** TASK DESCRIPTION **
Print each entry word for word without images.

====

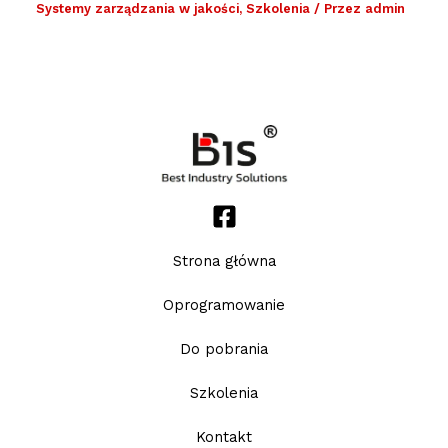
Systemy zarządzania w jakości
,
Szkolenia
/ Przez
admin
Strona główna
Oprogramowanie
Do pobrania
Szkolenia
Kontakt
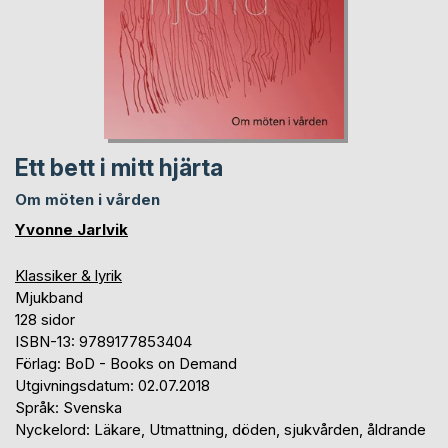
Ett bett i mitt hjärta
Om möten i vården
Yvonne Jarlvik
Klassiker & lyrik
Mjukband
128 sidor
ISBN-13: 9789177853404
Förlag: BoD - Books on Demand
Utgivningsdatum: 02.07.2018
Språk: Svenska
Nyckelord: Läkare, Utmattning, döden, sjukvården, åldrande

====

** EXPECTED ANSWER **
Systemy zarządzania w jakości
,
Szkolenia
/ Przez
admin
Strona główna
Oprogramowanie
Do pobrania
Szkolenia
Kontakt
Ett bett i mitt hjärta
Om möten i vården
Yvonne Jarlvik
Klassiker & lyrik
Mjukband
128 sidor
ISBN-13: 9789177853404
Förlag: BoD - Books on Demand
Utgivningsdatum: 02.07.2018
Språk: Svenska
Nyckelord: Läkare, Utmattning, döden, sjukvården, åldrande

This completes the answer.